**文本节选**:
根据下面pg_basebackup在线搭建从节点,在Centos7.9下碰到下列问题记录下供参考:
问题1:pg_basebackup复制完成后拉起从库事报块大小不一致
/usr/pgsql-12/bin/pg_ctl start -D /data/pgdata
waiting for server to start....2023-12-18 14:53:50.748 EST [635707] FATAL: database files are incompatible with server
2023-12-18 14:53:50.748 EST [635707] DETAIL: The database cluster was initialized with BLCKSZ 32768, but the server was compiled with BLCKSZ 8192.
2023-12-18 14:53:50.748 EST [635707] HINT: It looks like you need to recompile or initdb.
2023-12-18 14:53:50.748 EST [635707] LOG: database system is shut down
原因:主库是源码编译安装,编译时指定的'--with-wal-blocksize=64' '--with-blocksize=32' 。新搭建从库安装PG时用yum源安装的(默认是8kb)(主库已经运行了1年多才搭建从库并且不同人搭建,导致一些信息不同步。)
处理方法:
1.卸载从库yum安装的pg(yum remove postgresql*)
2.使用源码编译安装PG12,编译安装时使用同主节点相同的参数
#主节点执行,查看编译时参数信息
/usr/local/pgsql12/bin/pg_config --configure
[root@PG-Master ~]# /usr/local/pgsql12/bin/pg_config --configure
'--prefix=/usr/local/pgsql12' '--with-pgport=5432' '--with-perl' '--with-python' '--with-tcl' '--with-openssl' '--with-pam' '--without-ldap' '--with-libxml' '--with-libxslt' '--enable-thread-safety' '--with-wal-blocksize=64' '--with-blocksize=32' '--enable-dtrace' '--enable-debug' '--with-zlib'
#从节点编译安装PG时使用相同参数
./configure '--prefix=/usr/local/pgsql12' '--with-pgport=5432' '--with-perl' '--with-python' '--with-tcl' '--with-openssl' '--with-pam' '--without-ldap' '--with-libxml' '--with-libxslt' '--enable-thread-safety' '--with-wal-blocksize=64' '--with-blocksize=32' '--enable-dtrace' '--enable-debug' '--with-zlib'
3.从节点按上面参数编译时报错,因为缺失相关库,需要安装。

**所给材料**:
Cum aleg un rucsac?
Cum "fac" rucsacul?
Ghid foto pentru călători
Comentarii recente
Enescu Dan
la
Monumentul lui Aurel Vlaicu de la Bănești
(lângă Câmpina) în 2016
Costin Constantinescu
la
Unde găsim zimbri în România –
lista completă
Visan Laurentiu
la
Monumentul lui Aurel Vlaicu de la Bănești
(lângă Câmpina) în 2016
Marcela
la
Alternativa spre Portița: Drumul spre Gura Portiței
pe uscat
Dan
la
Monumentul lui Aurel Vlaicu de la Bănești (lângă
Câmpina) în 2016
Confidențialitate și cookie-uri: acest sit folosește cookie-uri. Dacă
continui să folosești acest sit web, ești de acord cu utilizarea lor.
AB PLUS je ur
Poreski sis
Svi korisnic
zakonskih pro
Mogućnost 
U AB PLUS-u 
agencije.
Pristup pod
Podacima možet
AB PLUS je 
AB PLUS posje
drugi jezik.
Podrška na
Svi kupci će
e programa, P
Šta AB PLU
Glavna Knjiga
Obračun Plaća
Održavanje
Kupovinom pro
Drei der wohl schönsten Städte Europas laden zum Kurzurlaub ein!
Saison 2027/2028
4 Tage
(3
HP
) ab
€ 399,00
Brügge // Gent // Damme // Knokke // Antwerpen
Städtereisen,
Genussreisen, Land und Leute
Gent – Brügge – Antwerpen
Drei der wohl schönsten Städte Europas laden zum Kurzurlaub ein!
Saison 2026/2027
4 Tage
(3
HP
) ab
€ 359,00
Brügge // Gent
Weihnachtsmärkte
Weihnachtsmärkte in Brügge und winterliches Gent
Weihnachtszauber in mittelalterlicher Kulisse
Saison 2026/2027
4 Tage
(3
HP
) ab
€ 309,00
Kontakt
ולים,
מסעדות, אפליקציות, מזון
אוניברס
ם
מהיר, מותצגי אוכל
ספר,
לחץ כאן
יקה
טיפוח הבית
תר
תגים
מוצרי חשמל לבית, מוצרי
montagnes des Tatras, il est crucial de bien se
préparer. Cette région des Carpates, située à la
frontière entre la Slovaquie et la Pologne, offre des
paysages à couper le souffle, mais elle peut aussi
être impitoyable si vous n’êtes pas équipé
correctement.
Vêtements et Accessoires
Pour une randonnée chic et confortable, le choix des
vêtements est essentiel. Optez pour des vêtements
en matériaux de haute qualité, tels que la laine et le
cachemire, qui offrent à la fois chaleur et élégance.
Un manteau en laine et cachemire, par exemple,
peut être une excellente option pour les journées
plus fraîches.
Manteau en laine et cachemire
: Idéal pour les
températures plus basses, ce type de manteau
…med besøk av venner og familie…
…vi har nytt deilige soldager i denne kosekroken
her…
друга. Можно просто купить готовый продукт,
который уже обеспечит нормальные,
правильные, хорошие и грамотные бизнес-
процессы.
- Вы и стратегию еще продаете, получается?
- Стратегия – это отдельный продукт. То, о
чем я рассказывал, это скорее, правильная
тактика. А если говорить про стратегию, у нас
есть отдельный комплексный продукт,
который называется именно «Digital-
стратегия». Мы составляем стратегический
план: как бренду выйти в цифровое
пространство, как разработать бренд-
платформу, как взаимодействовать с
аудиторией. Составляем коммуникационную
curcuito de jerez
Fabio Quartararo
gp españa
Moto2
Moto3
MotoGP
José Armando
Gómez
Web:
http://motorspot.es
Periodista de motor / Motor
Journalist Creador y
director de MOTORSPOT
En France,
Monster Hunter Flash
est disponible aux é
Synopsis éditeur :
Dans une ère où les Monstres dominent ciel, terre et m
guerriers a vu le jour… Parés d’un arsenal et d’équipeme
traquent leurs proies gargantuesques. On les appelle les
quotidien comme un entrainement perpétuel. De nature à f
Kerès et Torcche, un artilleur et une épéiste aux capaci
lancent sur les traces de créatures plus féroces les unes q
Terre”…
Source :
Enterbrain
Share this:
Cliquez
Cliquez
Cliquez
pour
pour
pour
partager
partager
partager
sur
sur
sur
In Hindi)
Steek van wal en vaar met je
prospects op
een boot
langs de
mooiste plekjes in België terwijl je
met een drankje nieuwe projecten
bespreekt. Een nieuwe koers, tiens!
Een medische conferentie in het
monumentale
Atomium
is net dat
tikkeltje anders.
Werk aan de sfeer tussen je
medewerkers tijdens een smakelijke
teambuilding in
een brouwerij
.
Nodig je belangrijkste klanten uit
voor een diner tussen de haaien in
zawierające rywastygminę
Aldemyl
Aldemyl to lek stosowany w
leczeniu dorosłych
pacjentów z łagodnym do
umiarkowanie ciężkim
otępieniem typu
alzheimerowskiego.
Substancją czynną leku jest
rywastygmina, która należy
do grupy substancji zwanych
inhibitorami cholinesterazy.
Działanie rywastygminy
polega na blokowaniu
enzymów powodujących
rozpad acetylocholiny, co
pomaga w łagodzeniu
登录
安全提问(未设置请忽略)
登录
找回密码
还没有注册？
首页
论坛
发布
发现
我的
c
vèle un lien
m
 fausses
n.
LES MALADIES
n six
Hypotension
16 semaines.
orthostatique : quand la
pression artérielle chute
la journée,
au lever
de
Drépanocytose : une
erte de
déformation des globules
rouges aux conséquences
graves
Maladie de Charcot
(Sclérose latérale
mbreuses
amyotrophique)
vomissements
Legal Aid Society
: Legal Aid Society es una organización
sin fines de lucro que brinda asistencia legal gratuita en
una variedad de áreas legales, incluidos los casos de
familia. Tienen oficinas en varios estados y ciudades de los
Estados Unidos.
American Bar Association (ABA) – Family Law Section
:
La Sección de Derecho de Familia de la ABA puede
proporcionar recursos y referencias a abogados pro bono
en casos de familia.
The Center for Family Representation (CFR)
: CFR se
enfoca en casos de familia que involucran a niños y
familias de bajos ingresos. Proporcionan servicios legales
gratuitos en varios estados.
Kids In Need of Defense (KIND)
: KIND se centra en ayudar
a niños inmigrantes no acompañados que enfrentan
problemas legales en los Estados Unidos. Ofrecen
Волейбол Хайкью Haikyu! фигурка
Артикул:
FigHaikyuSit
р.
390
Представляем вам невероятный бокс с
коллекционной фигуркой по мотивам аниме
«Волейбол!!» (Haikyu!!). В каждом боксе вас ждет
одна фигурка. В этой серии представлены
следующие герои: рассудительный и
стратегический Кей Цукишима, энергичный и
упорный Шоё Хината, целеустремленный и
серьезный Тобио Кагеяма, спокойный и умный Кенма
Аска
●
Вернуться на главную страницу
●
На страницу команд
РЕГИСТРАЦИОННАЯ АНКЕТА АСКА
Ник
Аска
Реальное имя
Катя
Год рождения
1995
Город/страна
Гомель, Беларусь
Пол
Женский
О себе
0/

**练习任务**:
(a) 根据文本节选,从库最初用yum源安装PG时,默认的块大小是多少?
(b) 在文本节选中,主节点执行pg_config --configure所输出的编译参数里,列出所有以"--enable-"开头的参数。

**各题解答**:
(a) 8kb。

(b) '--enable-thread-safety'、'--enable-dtrace'、'--enable-debug'